[[ Excerpted records open ]]
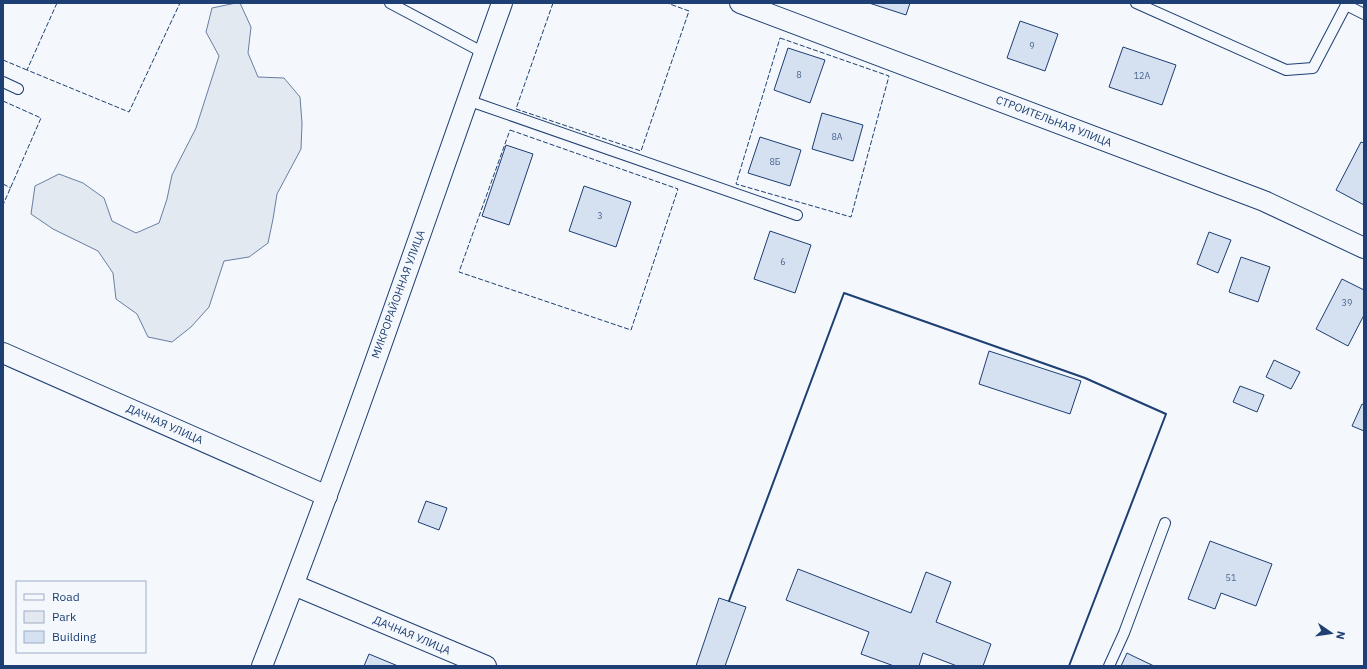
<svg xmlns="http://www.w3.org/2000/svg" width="1367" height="669" font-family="'IBM Plex Sans',sans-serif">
  <rect width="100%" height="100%" fill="#f4f7fb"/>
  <path fill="#e3e9f0" stroke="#687fa3" d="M236 3H240L251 27 248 53 258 77 284 78 300 97 302 123 301 149 277 194 273 219 268 243 249 257 224 261 209 307 191 327 172 342 148 337 137 314 116 299 113 273 98 251 53 229 31 214 35 186 59 174 83 183 104 198 112 221 136 233 159 223 167 199 172 175 196 128 219 56 206 32 212 8Z"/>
  <g fill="#d5e0f0" stroke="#1d3f73">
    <path d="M869 3H910L906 15Z"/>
    <path d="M1020 21 1058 34 1045 71 1007 58Z"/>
    <path d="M1123 47 1176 65 1162 105 1109 87Z"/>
    <path d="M788 48 825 60 810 103 774 90Z"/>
    <path d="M822 113 863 125 853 161 812 149Z"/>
    <path d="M760 137 801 150 790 186 748 173Z"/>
    <path d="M1361 142 1364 143V205L1336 190Z"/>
    <path d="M506 145 533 154 509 225 482 216Z"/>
    <path d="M584 186 631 202 616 247 569 231Z"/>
    <path d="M770 231 811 245 795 293 754 279Z"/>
    <path d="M1209 232 1231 240 1218 273 1197 264Z"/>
    <path d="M1241 257 1270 267 1258 302 1229 292Z"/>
    <path d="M1342 279 1364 290V315L1348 346 1316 329Z"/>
    <path d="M989 351 1081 381 1070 414 979 384Z"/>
    <path d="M1274 360 1300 372 1291 389 1266 377Z"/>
    <path d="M1240 386 1264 395 1257 412 1233 402Z"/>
    <path d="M1362 404 1364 405V431L1352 426Z"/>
    <path d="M426 501 447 508 439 530 418 522Z"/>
    <path d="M1210 541 1272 564 1256 606 1221 593 1215 609 1188 599Z"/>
    <path d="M798 569 911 613 926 572 951 582 936 622 991 644 983 666H957L923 653 919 666H894L861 654 869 632 786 600Z"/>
    <path d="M719 598 746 607 725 666H696Z"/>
    <path d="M1127 653 1133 656 1154 666H1121Z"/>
    <path d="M369 654 398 666H364Z"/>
  </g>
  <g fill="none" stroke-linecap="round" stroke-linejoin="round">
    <g stroke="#1d3f73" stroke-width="12">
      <g id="lane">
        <path d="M390 3 484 53"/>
        <path d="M1136 3 1286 70 1313 68 1346 5 1364 14"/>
        <path d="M3 82 18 89"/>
        <path d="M467 100 797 215"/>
        <path d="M1109 666 1124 633 1165 523"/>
      </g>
    </g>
    <g stroke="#1d3f73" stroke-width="22">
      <g id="street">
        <path d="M740 3 1264 201 1364 248"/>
        <path d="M3 353 327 496"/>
        <path d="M294 585 486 666"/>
        <path d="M262 666C348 447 423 224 502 3"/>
      </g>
    </g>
    <use href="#lane" stroke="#f4f7fb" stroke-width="10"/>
    <use href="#street" stroke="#f4f7fb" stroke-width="20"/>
    <g stroke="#1d3f73" stroke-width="1" stroke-dasharray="5 2" stroke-linecap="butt">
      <path d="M57 3 27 70 129 112 180 3"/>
      <path d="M553 3 516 109 641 151 689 11 667 3"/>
      <path d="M780 38 889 76 851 217 736 184Z"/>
      <path d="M3 60 27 70"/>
      <path d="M3 101 41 118 3 205"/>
      <path d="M510 130 678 189 631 330 459 272Z"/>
      <path d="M3 184 11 188"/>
    </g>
    <path stroke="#1d3f73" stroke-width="2" d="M729 601 844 293 1085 378 1166 414 1069 666"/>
  </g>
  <g text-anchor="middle" stroke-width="3" stroke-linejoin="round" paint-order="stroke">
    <g font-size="9" fill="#4b6792">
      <text x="1032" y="49">9</text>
      <text x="799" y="78">8</text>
      <text x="1142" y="79">12А</text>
      <text x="837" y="140">8А</text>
      <text x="775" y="165">8Б</text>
      <text x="600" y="219">3</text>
      <text x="783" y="265">6</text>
      <text x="1347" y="306">39</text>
      <text x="1231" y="581">51</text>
    </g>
    <g font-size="11" fill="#1d3f73" stroke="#f4f7fb">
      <text transform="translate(1054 121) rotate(21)" y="4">СТРОИТЕЛЬНАЯ УЛИЦА</text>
      <text transform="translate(398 294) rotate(-70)" y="4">МИКРОРАЙОННАЯ УЛИЦА</text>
      <text transform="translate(165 424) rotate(24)" y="4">ДАЧНАЯ УЛИЦА</text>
      <text transform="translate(412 635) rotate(23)" y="4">ДАЧНАЯ УЛИЦА</text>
    </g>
  </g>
  <rect width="1367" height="669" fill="none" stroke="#1d3f73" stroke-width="8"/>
  <rect x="16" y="581" width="130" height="72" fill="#f4f7fb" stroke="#9eadc5"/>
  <rect x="24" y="594" width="20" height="6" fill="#f4f7fb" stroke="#9eadc5"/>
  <text x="52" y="601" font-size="12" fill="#1d3f73">Road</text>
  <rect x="24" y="611" width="20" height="12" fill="#e3e9f0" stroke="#9eadc5"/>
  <text x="52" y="621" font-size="12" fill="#1d3f73">Park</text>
  <rect x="24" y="631" width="20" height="12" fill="#d5e0f0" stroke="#9eadc5"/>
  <text x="52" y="641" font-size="12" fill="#1d3f73">Building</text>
  <g transform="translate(1331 633) rotate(103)" stroke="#f4f7fb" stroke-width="3" paint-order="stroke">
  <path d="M0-3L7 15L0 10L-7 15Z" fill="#1d3f73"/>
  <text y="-6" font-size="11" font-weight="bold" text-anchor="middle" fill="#1d3f73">N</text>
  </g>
</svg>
[[ Excerpted records closed ]]
Your assignment - Pull out each line of the listing that holds the string "linejoin".

Answer -
  <g fill="none" stroke-linecap="round" stroke-linejoin="round">
  <g text-anchor="middle" stroke-width="3" stroke-linejoin="round" paint-order="stroke">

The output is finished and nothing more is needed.